Bulgarien wird für 2015 ein Wirtschaftswachstum zwischen 1,5 und 2,6% verzeichnen. Diese Prognose stellte der Finanzexperte Nikolaj Stojanow auf dem Wirtschaftsforum „Next Year's Business Plan“ auf, das am Dienstag dieser Woche in Sofia lief.
Angesichts der guten Ergebnisse für das dritte Jahresquartal könnte sich diese Prognose sogar als zurückhaltend erweisen, meinte der Experte im gleichen Atemzug. Er warnte gleichzeitig jedoch, dass sich einige heimische Unternehmen zu hohe Ziele gestellt hätten. Sie könnten bei jeder scharfen Kurve der Regierung arg ins Schleudern geraten.
„2015 ist aus wirtschaftlicher Hinsicht ein besonderes Jahr“, meinte weiter Nikolaj Stojanow. „Einige Faktoren bliesen uns kräftig in die Wirtschaftssegel und haben das Wachstum stimuliert.

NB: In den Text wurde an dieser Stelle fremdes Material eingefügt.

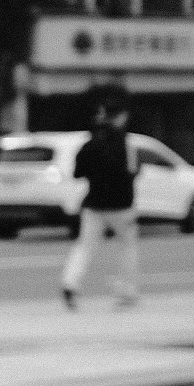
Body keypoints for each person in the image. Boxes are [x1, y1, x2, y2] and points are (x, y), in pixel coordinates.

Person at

Das sind einerseits die niedrigen Brenn- und Rohstoffpreise, die die heimische Wirtschaft begünstigten, die stark von ihnen abhängt. Andererseits sind das die Schritte der Europäischen Zentralbank zur Lockerung der Geldpolitik, die zur Senkung der Zinsen führten. So konnten die Unternehmen und die Regierung an billigeres Kapital herankommen. Der schwache Euro ist ein weiterer grundlegender Faktor, der hauptsächlich den bulgarischen Export begünstigte. Obwohl der Kreditmarkt keine heftigen Bewegungen machte, wurden etliche Kredite neu verhandelt, was den Unternehmen etwas mehr Freiraum gewährte.“
Das Wirtschaftswachstum wurde ferner durch die Einengung der Schattenwirtschaft unterstützt. Laut Nikolaj Stojanow könne man jedoch nicht damit rechnen, dass die genannten Prozesse weiterhin stetig in die gleiche Richtung verlaufen. Zudem seien es fast ausnahmslos äußere Faktoren. D.h. die positiven Wachstumstendenzen können nicht auf irgendwelche Maßnahmen der Regierung oder auf besseres Wirtschaften der Unternehmen zurückgeführt werden. Der Aufwind werde früher oder später abflauen; auch ziehen in der Ferne Stürme auf. So z.B. habe die chinesische Wirtschaft an Tempo eingebüßt, was auch für die anderen aufstrebenden Wirtschaften gelte.
Die bereits für dieses Jahr erwartete Erhöhung der Zinssätze des Zentralbank-Systems der Vereinigten Staaten, die derzeit gegen Null gehen, steht an und wird die Investitionen in US-Aktiva attraktiver machen. Bei Anhebung der Zinssätze wird der Dollar zusätzlich teurer werden, was wiederum den bulgarischen Import an Waren, Dienstleitungen und Rohstoffen, die in Dollar gehandelt werden, verteuern werde.
Als dritte große Gefahr sieht Nikolaj Stojanow das ungelöste Schuldenproblem in der Eurozone.
„2015 gewährte Bulgarien die Chance, sich auf viele der gegenwärtigen Risiken einzustellen, was leider jedoch größtenteils versäumt wurde“, ist der Finanzexperte der Meinung. „In diesem Jahr wurde der Haushaltsplan vorbildlich eingehalten – besser als in allen anderen Krisenjahren. Die Regierung zielte jedoch nicht auf eine Konsolidierung des Haushalts ab und letztendlich wird die Haushaltslage Ende des Jahres wie im Jahr zuvor aussehen. Alle positiven Effekte des Jahres wurden nicht genutzt, weder zur Reduzierung der Auslandsverschuldung, noch zur Durchführung irgendwelcher spürbaren Reformen. Das hat man in den letzten Wochen deutlich gesehen, als die Regierung ihre Reformabsichten, besonders gegenüber den Finanzprivilegien der Polizei, wieder fallen ließ.“
Laut Nikolaj Stojanow werden einige Faktoren das Wirtschaftswachstum im kommenden Jahr hemmen. Zu Beginn der neuen Programmperiode werde sich der Abruf der EU-Mittel wesentlich verschleppen. Auch sei die Genesung des Arbeitsmarktes nicht so weit vorangeschritten, um sich in einen Motor der heimischen Wirtschaft zu verwandeln. Das Kreditwesen werde seinerseits ebenso keinen allzu positiven Einfluss auf die Wirtschaft ausüben, denn sogenannte Stresstests und Inspektionen über die Qualität der Bankaktiva stehen an, die den Finanzinstituten viel Kraft und Ressourcen abverlangen werden.